At this time she had quietly passed her "Silver Jubilee" and although apparently possessing much youthfulness and vigor she was a victim of serious heart affection. Several apoplectic spells had warned the Community that the termination of a life so ardent and useful would come unexpectedly.
One of the annual retreats was to open March 28, and her name was among the number, who would enter into holy solitude, but God had designed otherwise. On Sunday evening, the feast of the Annunciation, feeling greatly fatigued after removing the grand decorations, she obtained permission to retire earlier than usual. Her illness became serious and she was ordered to the Infirmary. The bursting of a blood-vessel in connection with the brain, rapidly decided her life to be in imminent danger. The announcement fell like a tremendous thunderbolt on the Community… the last Sacraments were administered and the members of her affectionate family summoned. Fully realizing that very soon she must meet the God, whom she had so truly loved and served, she gave a parting advice to her grief-stricken and only sister, and peacefully resigning her soul, and she prepared religiously for death. Shortly after receiving the Holy Viaticum she lapsed into a comatose state which continued for thirty-six hours. The life closing scene of our dear Sister was soul-stirring and appealed to the sympathies of her religious companions.
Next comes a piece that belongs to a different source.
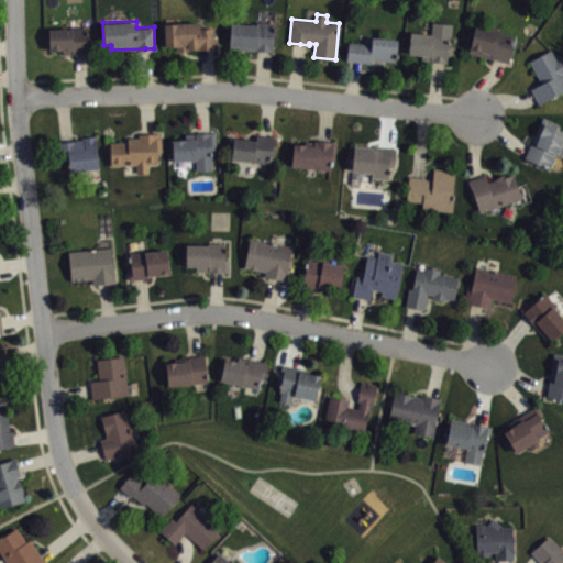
[(272,51),(274,22),(257,21),(257,23),(230,22),(229,45),(241,46),(241,48),(264,50),(272,51)]
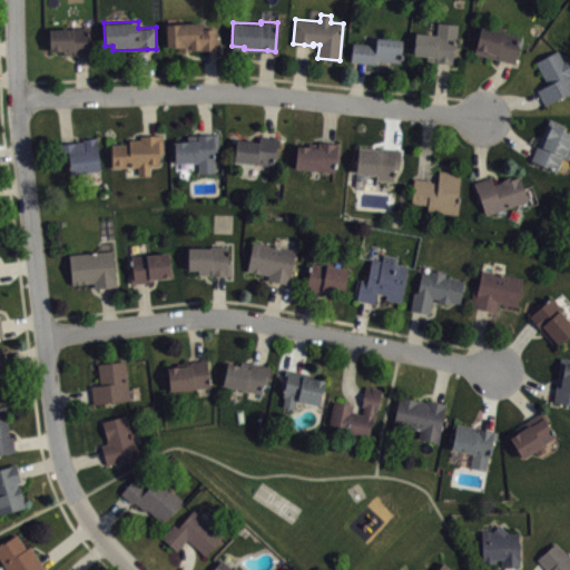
[(220,49),(220,38),(217,38),(217,28),(202,28),(202,22),(166,22),(167,46),(179,46),(179,49),(192,49),(192,48),(198,48),(198,49),(210,49),(220,49)]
The great number of Sisters assembled at the Mother house for retreat, spent every free moment around her dying bed, pouring out fervent supplications to the agonized Heart of her Divine Spouse, in behalf of one who had for many years generously borne her share of the Community's labors and hardships and whose boundless good-nature and cheerful disposition had gained their truest affections. Her loving brother, Rev. Father O'Connor, remained constantly at the bedside assisting by absolutions and prayers his most affectionate sister and at 5 p.m. Friday, March 30, death relieved Sister Mary of Mercy from these cruel agonies.
On Monday the obsequies were conducted in the usual impressive manner, His Grace, the Archbishop, presiding in the Sanctuary, and her Reverend Brother, with deacon and sub-deacon chanting the Requiem service. After the solemn Libera the remains of an edifying Sister of Charity were reverently placed in St. Mary's Vault.
As a worthy commemoration of our departed Sister who toiled and prayed with us, let us lovingly implore our powerful Queen and Mother of Mercy, to release from the thralldom of imperfection, a soul truly devoted to her and place our loved Sister in bliss eternal, for great is the holiness of God!